----- SOURCE DATA
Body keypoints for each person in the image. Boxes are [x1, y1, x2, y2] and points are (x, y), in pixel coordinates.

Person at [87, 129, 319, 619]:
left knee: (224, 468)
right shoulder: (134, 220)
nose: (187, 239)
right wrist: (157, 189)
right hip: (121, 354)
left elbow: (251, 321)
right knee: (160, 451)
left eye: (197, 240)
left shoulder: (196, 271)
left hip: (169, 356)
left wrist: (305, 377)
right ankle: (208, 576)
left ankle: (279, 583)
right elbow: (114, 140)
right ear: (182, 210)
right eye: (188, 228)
----------
= GOAL OF THE EXERCISE =
Could you copy exactly the line containing "left knee: (224, 468)" and each line after it through the end of the records, and nothing else?

= EXERCISE RESULT =
left knee: (224, 468)
right shoulder: (134, 220)
nose: (187, 239)
right wrist: (157, 189)
right hip: (121, 354)
left elbow: (251, 321)
right knee: (160, 451)
left eye: (197, 240)
left shoulder: (196, 271)
left hip: (169, 356)
left wrist: (305, 377)
right ankle: (208, 576)
left ankle: (279, 583)
right elbow: (114, 140)
right ear: (182, 210)
right eye: (188, 228)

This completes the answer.